Infrastructure work does not normally grow in leaps and bounds.
Seldom does infrastructure construction spending grow by more than $10 billion in a year. Rarely does it grow by more than $20 billion.
Currently at about $300 billion a year, infrastructure represents only about 25% of all construction spending. The infrastructure sector is comprised of the longest duration type projects such as energy, highway/bridge, transportation terminals, railway and water/waste water resource development. It is not unusual for projects to take four to five years to reach completion.
Increasing new construction starts by $40 billion for new infrastructure work in any given year on average might add only $8 to $10 billion in spending in each of the next four or five years. To increase spending by $10 billion a year we would need to increase new starts by $40 billion every year. We’ve only ever come close to adding $40 billion in new starts once, in 2015.
In 2015, new infrastructure starts increased by $38 billion or 27%, due to an increase of $13 billion in new power generation plants and an increase of $21 billion in new LNG plants and port facilities. That will keep infrastructure spending growth elevated throughout 2018 and 2019. Measuring a total increase of 250% in power projects, that is a scenario unlikely to be duplicated in coming years.
2017 spending comes from: 10% 2014 starts; 35% 2015; 35% 2016 and 20% new.
Although new infrastructure starts were down in 2016 and are expected to decline again in 2017, the amount of work in backlog at the start of 2017 is the highest its ever been and spending in 2017 is forecast at an all-time high. Spending in 2018 from backlog will increase again and 2018 will hit another all-time high. There are no annual declines in spending predicted for the next four years. Some very large public infrastructure projects that started in 2014, 2015 and 2016 still contribute large amounts to spending in 2017 and well into 2018.
Increasing infrastructure spending by $10 billion a year would require adding about 35,000 to 40,000 new construction jobs per year. To accommodate all growth since the recession bottom, this sector averaged adding only 20,000 new jobs per year. Current spending growth is predicted to add $40 billion in work over the next three years and this will absorb all new heavy engineering jobs growth. The non-building infrastructure sector does not have the capacity at this time to increase spending by another $10 billion/year over its current growth rate, nor does it have the capacity to add an additional 40,000 jobs per year.
This summary of current projected spending does not include any future infrastructure work that might be generated from a proposed $1 trillion spending plan.
It is important to note here that 90% of all work in the power sector is private work.

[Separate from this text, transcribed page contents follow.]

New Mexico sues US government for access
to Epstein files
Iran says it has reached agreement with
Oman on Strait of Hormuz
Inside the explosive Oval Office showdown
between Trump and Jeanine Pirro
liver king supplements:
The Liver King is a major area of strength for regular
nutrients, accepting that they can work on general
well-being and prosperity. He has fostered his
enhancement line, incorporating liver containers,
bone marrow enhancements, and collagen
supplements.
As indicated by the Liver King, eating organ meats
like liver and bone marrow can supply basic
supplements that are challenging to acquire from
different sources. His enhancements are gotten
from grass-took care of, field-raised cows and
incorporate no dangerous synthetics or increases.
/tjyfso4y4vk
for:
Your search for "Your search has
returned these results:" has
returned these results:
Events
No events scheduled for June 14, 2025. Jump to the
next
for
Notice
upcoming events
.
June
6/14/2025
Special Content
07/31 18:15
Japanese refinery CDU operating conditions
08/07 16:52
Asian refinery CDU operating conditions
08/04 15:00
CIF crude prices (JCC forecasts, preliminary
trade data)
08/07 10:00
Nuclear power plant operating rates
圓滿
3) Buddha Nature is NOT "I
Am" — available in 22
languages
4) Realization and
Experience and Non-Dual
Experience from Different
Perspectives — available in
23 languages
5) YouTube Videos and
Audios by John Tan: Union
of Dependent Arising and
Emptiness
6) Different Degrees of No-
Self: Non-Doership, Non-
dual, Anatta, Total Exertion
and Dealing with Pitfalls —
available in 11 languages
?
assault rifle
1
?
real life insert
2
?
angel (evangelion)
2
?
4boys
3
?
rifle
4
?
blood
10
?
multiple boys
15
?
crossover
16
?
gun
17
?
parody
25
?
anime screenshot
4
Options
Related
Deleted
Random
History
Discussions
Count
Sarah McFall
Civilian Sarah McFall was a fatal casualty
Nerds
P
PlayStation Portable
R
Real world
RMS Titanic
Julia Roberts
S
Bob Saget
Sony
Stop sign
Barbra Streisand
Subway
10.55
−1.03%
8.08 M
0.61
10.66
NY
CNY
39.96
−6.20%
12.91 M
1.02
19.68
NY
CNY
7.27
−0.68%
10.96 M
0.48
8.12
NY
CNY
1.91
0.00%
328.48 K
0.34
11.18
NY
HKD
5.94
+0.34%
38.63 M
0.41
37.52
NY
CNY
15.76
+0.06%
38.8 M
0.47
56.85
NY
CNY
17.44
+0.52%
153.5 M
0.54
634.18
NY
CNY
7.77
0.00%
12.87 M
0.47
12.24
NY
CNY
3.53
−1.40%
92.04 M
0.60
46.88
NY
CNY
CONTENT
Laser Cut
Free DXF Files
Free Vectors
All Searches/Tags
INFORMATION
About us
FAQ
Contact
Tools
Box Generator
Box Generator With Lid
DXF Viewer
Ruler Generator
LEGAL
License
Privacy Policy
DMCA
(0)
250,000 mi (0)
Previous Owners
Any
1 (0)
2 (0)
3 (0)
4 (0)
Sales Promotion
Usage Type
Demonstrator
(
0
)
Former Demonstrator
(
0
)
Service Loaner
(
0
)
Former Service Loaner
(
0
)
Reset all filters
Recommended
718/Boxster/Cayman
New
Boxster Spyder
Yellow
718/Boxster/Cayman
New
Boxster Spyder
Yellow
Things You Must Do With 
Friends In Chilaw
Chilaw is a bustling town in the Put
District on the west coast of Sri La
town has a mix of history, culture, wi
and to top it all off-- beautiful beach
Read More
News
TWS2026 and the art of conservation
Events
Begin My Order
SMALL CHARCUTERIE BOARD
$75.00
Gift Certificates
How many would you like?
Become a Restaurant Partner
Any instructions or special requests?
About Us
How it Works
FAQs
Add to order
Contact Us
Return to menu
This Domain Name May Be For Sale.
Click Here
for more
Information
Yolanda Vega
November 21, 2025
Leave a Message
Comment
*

Only 60% of infrastructure work is publicly funded. However, some nonresidential building is publicly funded.
Public spending is not all public works projects.
Most public work is infrastructure, or public works projects. However, not all infrastructure is public work and not all public work is infrastructure. The power market is the largest infrastructure market. But, already noted above, power work is mostly private. So the market responsible for one third of all infrastructure work is 90% private. Educational projects, typically considered nonresidential buildings, are 80% public and 20% private.
The two largest markets contributing to public spending are highway/bridge (32%) and educational (25%), together accounting for 57% of all public spending. The next largest market, transportation, is only about 10% of public spending.
Two of the three largest annual growth increases ever recorded in public spending were driven by educational spending. In the third largest growth year, highway just barely edged out educational spending for the top spot.
If educational work were to be considered part of future infrastructure expansion, then the maximum capacity to increase public infrastructure spending obviously increases. Together with other public works projects this could potentially provide a large enough market base to increase public infrastructure spending by $10 billion a year over and above the growth already in backlog or anticipated. But most of the added work would need to be to the education market. Even with potentially adding educational market work to the infrastructure expansion plan, the hope of expanding infrastructure spending by another $10 billion/year remains difficult at best.
Any increase to future work needs to be considered as over and above the spending growth patterns already due to work in backlog and new starts anticipated. This plot of predicted public spending does not include any future infrastructure work that might be generated from a proposed $1 trillion spending plan. About 80% of all spending in 2017 is already in backlog. About 50% of all the spending from Jan. 2018 through Jan. 2020 will already be in backlog by Jan. 2018.